Medien-Staatssekretär Josef Ostermayer (S) hatte sich am Wochenende für eine Präzisierung und den stärkeren Schutz des Redaktionsgeheimmisses ausgesprochen und in Aussicht gestellt, dass die entsprechenden gesetzlichen Änderungen bereits mit Jahreswechsel in Kraft treten könnten. Justizministerin Claudia Bandion-Ortner (V) zeigte sich zum Ostermayer-Vorstoß gesprächsbereit. "Verbesserungen sind immer möglich und willkommen", hieß es aus ihrem Büro.
ORF-General Wrabetz unterstrich die Bedeutung des Redaktionsgeheimnisses als Basis der redaktionellen Arbeit. "Wenn die Medien ihre gesellschaftlich so wichtige Aufgabe als vierte Gewalt und wesentlicher demokratischer Eckpfeiler ausüben können sollen, dann geht das prinzipiell nur unter dem Schutz des Redaktionsgeheimnisses", so Wrabetz. Der ORF-Chef hat deshalb entschieden, dass das versiegelt und gesichert in einem ORF-Tresor aufbewahrte Rohmaterial jetzt nicht voreilig vor einer etwaigen Gesetzesreparatur herausgeben wird.
"Aus grundsätzlichen Überlegungen und auf der Basis unserer prinzipiellen Haltung haben wir uns nach reiflicher Überlegung und in Abwägung aller Folgen dazu entschlossen, das Redaktionsgeheimnis als das höhere Gut zu betrachten, selbst wenn wir dafür auch Zwangsmaßnahmen in Kauf nehmen müssen - die Bereitschaft hat ja bereits der Informationsdirektor deutlich artikuliert und bei dieser Haltung bleiben wir auch", so der ORF-Generaldirektor. Oberhauser hatte am Freitag bei einer Diskussion am "Runden Tisch" des ORF erklärt, dass er "für den Erhalt der Meinungsfreiheit auch bereit sei, "ins Gefängnis" zu gehen.

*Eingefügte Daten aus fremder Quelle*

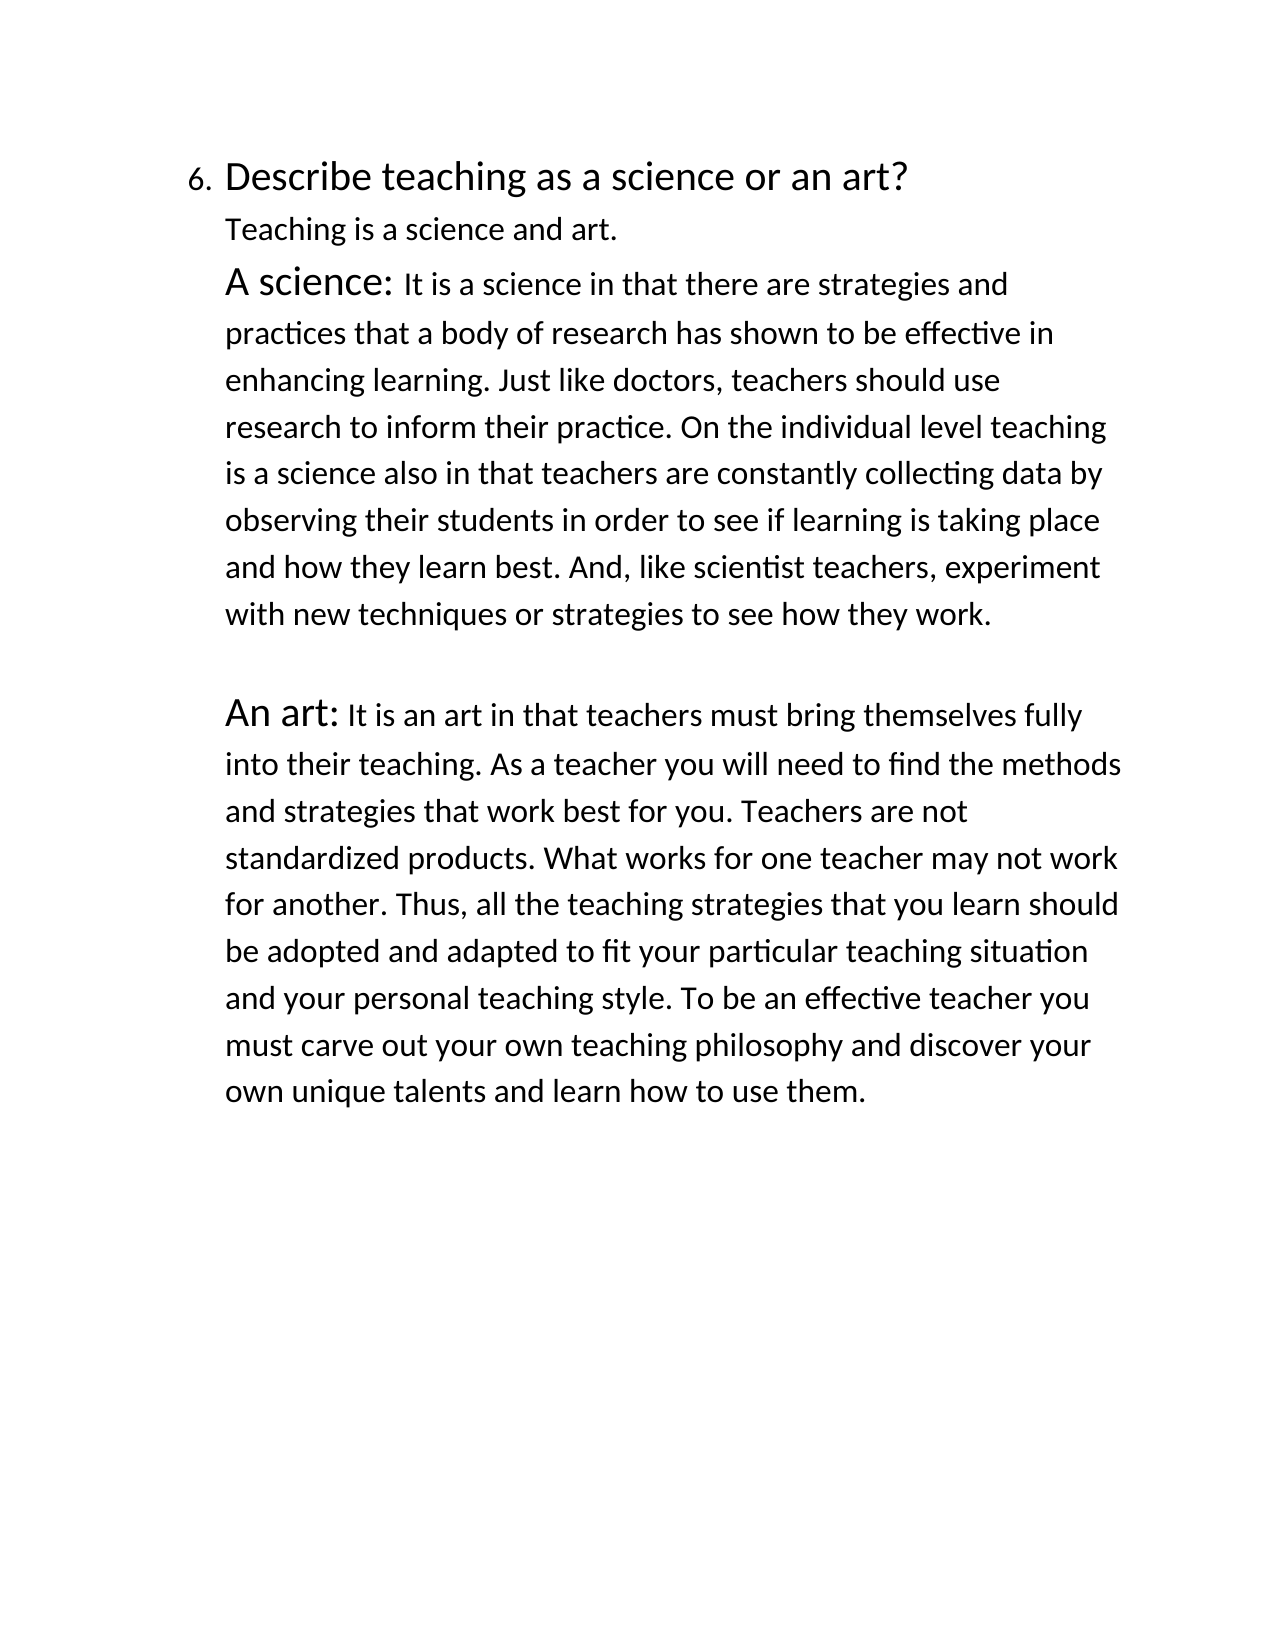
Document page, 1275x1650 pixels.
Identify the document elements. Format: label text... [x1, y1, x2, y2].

list Describe teaching as a science or an art? [187, 150, 1125, 201]
list An art: It is an art in that teachers must bring themselves fully into their teaching. As a teacher you will need to find the methods and strategies that work best for you. Teachers are not standardized products. What works for one teacher may not work for another. Thus, all the teaching strategies that you learn should be adopted and adapted to fit your particular teaching situation and your personal teaching style. To be an effective teacher you must carve out your own teaching philosophy and discover your own unique talents and learn how to use them. [225, 686, 1125, 1111]
list Teaching is a science and art. [225, 208, 1125, 249]
list A science: It is a science in that there are strategies and practices that a body of research has shown to be effective in enhancing learning. Just like doctors, teachers should use research to inform their practice. On the individual level teaching is a science also in that teachers are constantly collecting data by observing their students in order to see if learning is taking place and how they learn best. And, like scientist teachers, experiment with new techniques or strategies to see how they work. [225, 255, 1125, 633]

Die Skinhead-Reportage, bei der ein ORF-Team um "Am Schauplatz"-Reporter Eduard Moschitz mehrere Tage zwei jugendliche Glatzköpfe begleitet hatte, sorgt bereits seit dem Frühjahr für Aufregung. Zum rechtlichen Disput kam es, weil Moschitz dabei mit den beiden Jugendlichen aus dem rechten Milieu auch eine Wahlveranstaltung der FPÖ in Wiener Neustadt besucht hatte. Dort gab es eine Begegnung mit FPÖ-Chef Heinz-Christian Strache, der dem Redakteur vor laufender Kamera unterstellte, die Burschen zu einschlägigen rechten Parolen angestiftet zu haben, was aus den Aufnahmen aber nicht hervorgeht. Das Rohmaterial dieser Szenen machte der ORF öffentlich und stellte dieses auch der Staatsanwaltschaft zur Verfügung.

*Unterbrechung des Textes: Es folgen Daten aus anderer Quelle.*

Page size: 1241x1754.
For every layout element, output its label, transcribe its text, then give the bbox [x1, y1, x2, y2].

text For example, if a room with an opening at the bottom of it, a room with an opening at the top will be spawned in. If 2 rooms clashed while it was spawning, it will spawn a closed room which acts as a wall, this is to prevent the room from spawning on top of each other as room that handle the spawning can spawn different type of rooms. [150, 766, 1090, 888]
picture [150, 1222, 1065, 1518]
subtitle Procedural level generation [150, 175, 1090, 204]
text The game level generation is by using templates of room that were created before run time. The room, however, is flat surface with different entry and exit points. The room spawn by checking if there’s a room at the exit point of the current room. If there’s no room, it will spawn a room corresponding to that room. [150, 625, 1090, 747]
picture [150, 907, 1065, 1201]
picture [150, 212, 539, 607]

Bei der aktuellen Auseinandersetzung geht es um das übrige Drehmaterial der Reportage. Die Staatsanwaltschaft will offenbar prüfen, ob von den Jugendlichen an anderer Stelle Nazi-Sager getätigt wurden beziehungsweise ob etwaige Parolen, wenn es solche geben sollte, vom ORF-Reporter angeregt wurden. Im ORF betonte man zuletzt, dass auch auf dem nicht gesendeten Drehmaterial keine strafbaren Handlungen zu sehen seien, die eine gerichtliche Verfolgung nach sich ziehen würden. Ein gerichtliches Gutachten, das vergangene Woche bekanntgeworden war, bestätigte laut ORF darüber hinaus, dass die den Behörden bereits zugänglichen Aufnahmen des Drehs von Wiener Neustadt technisch nicht manipuliert worden seien. Die FPÖ hatte dem ORF eine Manipulation der Aufnahmen unterstellt.